Sunday, October 4, 2020

Biodegradation Much? Common Wisdom vs Statistics

By: Zhiyong He, ZetaWare, Inc.

Many studies have shown that biodegradation can have significant impact on oil quality (eg. Larter et al, 2006, Yu et al 2002, Wilhelms, et al 2001). Peak degradation rates are around 30-40 degrees Celsius, which is roughly at about 1000 meters below mudline on average. How much is the risk (% probability) of finding heavy oil if we have a prospect at this depth? For practical purposes, lets say heavy oil means an API gravity lower than 20 API. This question was posted on LinkedIn as a poll, and the answers are anywhere between 10 to 90%, and the mode is around 70%. See the original post here  and many thanks for all who participated. 
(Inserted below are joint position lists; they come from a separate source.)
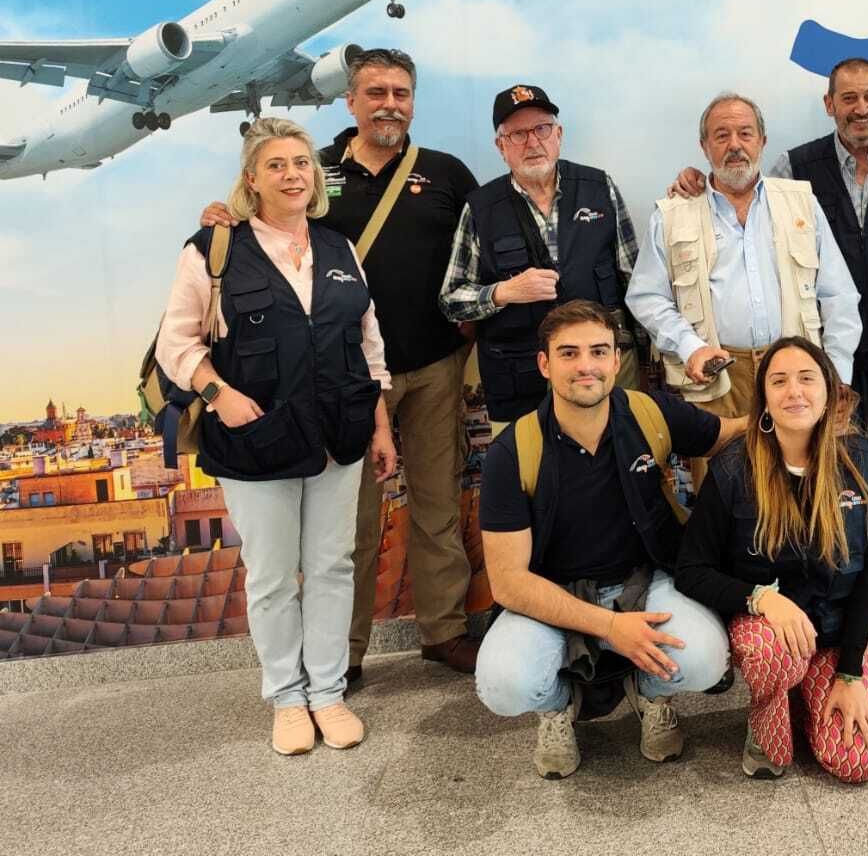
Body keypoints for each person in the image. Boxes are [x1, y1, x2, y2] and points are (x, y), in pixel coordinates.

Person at [201, 48, 481, 682]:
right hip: (346, 379)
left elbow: (487, 237)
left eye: (402, 93)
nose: (390, 104)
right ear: (349, 102)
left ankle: (443, 632)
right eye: (375, 91)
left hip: (435, 366)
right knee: (348, 525)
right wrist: (220, 218)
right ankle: (342, 656)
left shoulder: (446, 173)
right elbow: (252, 224)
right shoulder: (311, 168)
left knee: (438, 507)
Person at [667, 59, 868, 640]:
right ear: (829, 104)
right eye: (848, 97)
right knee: (807, 474)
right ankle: (807, 597)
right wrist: (694, 182)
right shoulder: (793, 168)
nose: (860, 107)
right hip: (812, 363)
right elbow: (738, 189)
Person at [158, 117, 397, 755]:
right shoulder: (213, 249)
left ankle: (327, 691)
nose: (293, 175)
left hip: (339, 438)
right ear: (251, 179)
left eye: (301, 164)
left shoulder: (339, 249)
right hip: (254, 439)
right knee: (269, 576)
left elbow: (368, 346)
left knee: (330, 566)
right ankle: (287, 698)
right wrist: (220, 395)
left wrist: (380, 426)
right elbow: (175, 344)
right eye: (277, 166)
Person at [473, 301, 744, 778]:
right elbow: (510, 585)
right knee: (503, 685)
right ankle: (559, 706)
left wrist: (795, 415)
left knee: (705, 658)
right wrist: (609, 626)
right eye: (569, 353)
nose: (586, 366)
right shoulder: (512, 452)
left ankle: (651, 694)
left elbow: (725, 434)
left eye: (598, 351)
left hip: (645, 581)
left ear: (616, 362)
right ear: (545, 364)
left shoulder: (648, 414)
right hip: (553, 593)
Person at [676, 337, 868, 783]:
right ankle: (770, 705)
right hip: (767, 633)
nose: (794, 391)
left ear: (829, 391)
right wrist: (760, 599)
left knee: (857, 763)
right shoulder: (732, 470)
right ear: (765, 401)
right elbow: (691, 571)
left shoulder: (859, 459)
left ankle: (808, 692)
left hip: (831, 634)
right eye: (779, 381)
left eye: (807, 379)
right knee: (776, 727)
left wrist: (850, 673)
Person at [627, 93, 862, 482]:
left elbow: (839, 294)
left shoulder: (800, 203)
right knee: (721, 491)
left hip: (796, 375)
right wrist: (691, 347)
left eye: (745, 133)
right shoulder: (673, 213)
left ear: (762, 141)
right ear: (705, 147)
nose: (735, 145)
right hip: (717, 380)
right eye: (721, 135)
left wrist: (836, 373)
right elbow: (646, 296)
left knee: (804, 486)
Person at [440, 84, 641, 429]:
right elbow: (451, 299)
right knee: (528, 476)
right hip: (519, 381)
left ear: (558, 134)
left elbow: (635, 280)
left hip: (601, 372)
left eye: (542, 129)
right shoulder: (480, 208)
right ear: (500, 146)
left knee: (618, 465)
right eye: (517, 134)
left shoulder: (599, 187)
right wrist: (503, 292)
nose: (532, 142)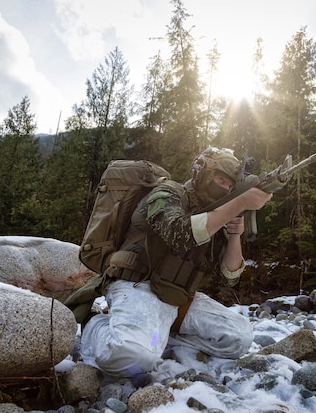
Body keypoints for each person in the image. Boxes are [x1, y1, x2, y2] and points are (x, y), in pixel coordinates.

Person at [80, 147, 272, 384]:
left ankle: (156, 337)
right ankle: (95, 325)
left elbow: (229, 278)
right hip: (138, 286)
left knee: (239, 338)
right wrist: (238, 201)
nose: (225, 188)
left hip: (178, 298)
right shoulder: (166, 193)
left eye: (231, 186)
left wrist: (234, 236)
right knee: (133, 359)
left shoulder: (216, 215)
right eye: (220, 179)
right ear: (201, 174)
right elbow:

Many of you know Andrew Murray and I have been working on examples and methods for Top Down PSA for the last few years. While looking for field/fluid data, I came across a paper titled "Properties of crude oils in Eastern Hemisphere" by Kraemer and Lane 1937. Having read the papers on biodegradation and developed a tool for modeling biodegradation in Trinity a while back, my first thought was that by 1930s the wells were probably very shallow and that many of them would be heavy oils. I was only right about the depths. It was very surprising that out of the 142 fields, less than 10% (13) had an API gravity of less than 20, as shown in the figure below.


The next paper I found was McKinney et al. 1966, which included fluid properties of 546 oil fields in the United States. The API gravity depth plot on the left shows the typical trend, that API in general decrease to shallower depth (Similar to figure 2, Larter et al, 2006). The figure on the right is the 359 fields shallower than 2000 meters. Only 18 (5%) of those are below 20. You can see most of the heavy oils are from California. Most of them are probably sourced by the well known Monterey Fm, which belongs to organo-facies A, perhaps that is (at least partly) the reason for the low gravity (and often high sulfur). Texas and Louisianan have a lot of shallow fields but have no oils below 20. Reservoirs formation of some of these outcrop at surface not too far from the fields.   


Next I plotted a global data set of ~16,000 fields that are less than 2000 meters deep. 14% of the top 1000 meters are less than 20 API, and only 7% of those between 1000 to 2000 meters. The figure on the right include the deeper fields as well.


So what does this all mean? Globally the base rate of heavy oil at shallow depth where biodegradation is a concern is only 10%. If we were to only rely on a basin model that includes the biodegradation process, we are much more likely to predict a heavy oil at these depths.

It is possible that such field databases may not include some discoveries where oil is too heavy to be produced (therefore not counted).  But I don't believe that is a significant enough number to change the statistics because this is such a large dataset, and if it is a prevalent problem there would have been a lot of literature on it. Note that some of the large heavy oil pools are included such as the Athabaska, Orinoco, Rubiales and Kern River.

We are aware of other factors that may prevent biodegradation - such as OWC configuration, nutrient supply,  paleo-pasteurization, and timing of charge (duration of oil in reservoir), etc. Most of these are very hard to determine. The statistics above would imply the possibility that one or some of these factors are very prevalent in most basins. My own suspicion is that in in vast majority of cases/basins charging of shallow reservoirs are active at present day, due to migration lag regardless of when generation occurred.

The most important take away from this is that we should always check base rate (Bayesian analogs) when using basin modeling (bottom up) to predict fluid properties in prospects. Our models only include a small fraction of physical/chemical processes that happen in nature and much of the input of these models are assumptions due to lack of data, and lack of understanding. 

Select references:

Wilhelms, A., S. R. Larter, I. Head, P. Farrimond, R. di Primio, and C. Zwach, 2001, Biodegradation of oil in uplifted basins prevented by deep-burial sterilization: Nature (London), v. 411, p. 1034– 1037.

Yu, A., G. Cole, G. Grubitz, and F. Peel, 2002, How to predict biodegradation risk and reservoir fluid quality: World Oil, April, p. 1– 5.

Larter, S. R. et al. 2006, The controls on the composition of biodegraded oils in the deep subsurface: Part II-Geological controls on subsurface biodegradation fluxes and constraints on reservoir-fluid property prediction. AAPG Bulletin, v. 90, no. 6 (June 2006), pp. 921–938.

Kraemer A. J. and E. C. Lane, 1937, Properties of typical crude oils from the fields of the eastern hemisphere. Department of the Interior. United States Government Printing Office. 

McKinney C. M. E. P. Ferrero, and W. J. Wenger, 1966. Analysis of crude oils from 546 oilfields in the United States. Bureau of Mines. Untied States Department of the Interior.